AVR Breakout clone

At some point I bought a KS0108 128x64 pixel graphical LCD and hooked it up to an AVR ATmega32. After getting it to work I decided to take it a step further and do something (somewhat) useful with it, so I made a Breakout clone.

The problem with the ATmega32 is the limited memory (2 KiB). The KS0108 doesn't have any commands to operate on individual pixels, instead you (over-)write 8 pixels at a time. This means, depending on what you're doing with it, that you're gonna have to keep a full framebuffer in MCU RAM. Since it's a monochrome display we only need one bit per pixel, 128x64 is 8192 pixels, divide by 8 and you get 1024 bytes of RAM, so half the MCU RAM is going to a framebuffer.

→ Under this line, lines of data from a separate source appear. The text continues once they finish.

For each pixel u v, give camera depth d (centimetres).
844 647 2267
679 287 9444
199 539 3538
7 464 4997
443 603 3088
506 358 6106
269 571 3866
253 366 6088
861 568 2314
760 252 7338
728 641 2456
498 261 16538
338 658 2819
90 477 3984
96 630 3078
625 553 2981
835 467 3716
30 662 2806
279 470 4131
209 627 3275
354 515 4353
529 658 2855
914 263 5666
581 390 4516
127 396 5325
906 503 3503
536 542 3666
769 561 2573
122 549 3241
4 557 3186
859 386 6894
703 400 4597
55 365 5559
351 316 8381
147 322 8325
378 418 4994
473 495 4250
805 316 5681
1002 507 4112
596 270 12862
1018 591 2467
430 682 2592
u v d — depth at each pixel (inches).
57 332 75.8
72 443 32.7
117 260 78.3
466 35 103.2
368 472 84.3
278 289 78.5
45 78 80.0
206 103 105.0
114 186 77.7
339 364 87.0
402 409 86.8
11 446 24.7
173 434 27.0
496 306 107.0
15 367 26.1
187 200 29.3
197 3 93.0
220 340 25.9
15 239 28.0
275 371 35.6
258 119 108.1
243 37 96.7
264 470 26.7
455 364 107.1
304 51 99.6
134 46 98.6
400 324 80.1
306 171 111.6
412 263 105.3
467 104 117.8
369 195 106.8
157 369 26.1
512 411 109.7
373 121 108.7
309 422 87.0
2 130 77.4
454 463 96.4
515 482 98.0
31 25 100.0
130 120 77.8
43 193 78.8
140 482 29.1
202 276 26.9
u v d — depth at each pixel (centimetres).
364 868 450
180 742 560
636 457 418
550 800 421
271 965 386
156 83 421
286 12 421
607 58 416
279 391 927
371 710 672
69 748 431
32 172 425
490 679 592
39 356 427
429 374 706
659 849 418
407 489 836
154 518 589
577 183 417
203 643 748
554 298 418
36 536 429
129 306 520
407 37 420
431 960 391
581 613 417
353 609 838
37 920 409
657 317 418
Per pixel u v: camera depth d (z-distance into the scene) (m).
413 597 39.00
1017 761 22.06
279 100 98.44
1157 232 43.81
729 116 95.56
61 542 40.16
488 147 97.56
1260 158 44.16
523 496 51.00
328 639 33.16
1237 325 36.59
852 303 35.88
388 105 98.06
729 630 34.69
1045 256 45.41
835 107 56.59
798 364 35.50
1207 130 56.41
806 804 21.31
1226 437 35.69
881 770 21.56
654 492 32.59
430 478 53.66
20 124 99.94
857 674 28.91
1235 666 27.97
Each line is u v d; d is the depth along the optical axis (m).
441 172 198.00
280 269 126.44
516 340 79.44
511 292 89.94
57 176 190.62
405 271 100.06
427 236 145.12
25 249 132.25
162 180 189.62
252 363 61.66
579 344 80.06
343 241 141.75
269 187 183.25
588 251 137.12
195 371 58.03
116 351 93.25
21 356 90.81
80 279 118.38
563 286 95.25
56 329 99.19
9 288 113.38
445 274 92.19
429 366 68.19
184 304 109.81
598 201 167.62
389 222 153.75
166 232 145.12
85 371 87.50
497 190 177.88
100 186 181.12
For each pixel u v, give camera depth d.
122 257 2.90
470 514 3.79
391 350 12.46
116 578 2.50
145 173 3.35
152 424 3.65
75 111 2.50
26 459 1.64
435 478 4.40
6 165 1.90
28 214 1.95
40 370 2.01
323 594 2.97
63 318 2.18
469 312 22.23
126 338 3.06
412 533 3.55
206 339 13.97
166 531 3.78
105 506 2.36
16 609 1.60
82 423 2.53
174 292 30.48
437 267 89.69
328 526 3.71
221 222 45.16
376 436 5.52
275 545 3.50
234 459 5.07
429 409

But that's not enough. This doesn't tell me what has changed in the framebuffer. If I change a pixel I don't want it to be written out to the LCD immediately since I could change more pixels in the same 8 pixel group that gets sent to the LCD. So we need another buffer that determines what pixels have actually changed, but we can't do another 1 KiB buffer since we don't have enough RAM left (also it would be slow going over the entire buffer every frame) and since we send groups of 8 pixels anyway it doesn't make any sense. Instead we reduce it to those pixel groups, so 1024 divided by 8 which is 128.

I should point out that it's possible to read back data from the LCD but since there's RAM available for this in the MCU, it's much faster and easier to just use a framebuffer.

Now we need some bricks! There are 8 bricks per row (one bit per brick), so checking if a row is completely cleared of bricks is simple, just check if rows[n] is zero.

And then we just need to add some game logic and input and we're done!

Pictures, source code and video will be available soon(ish).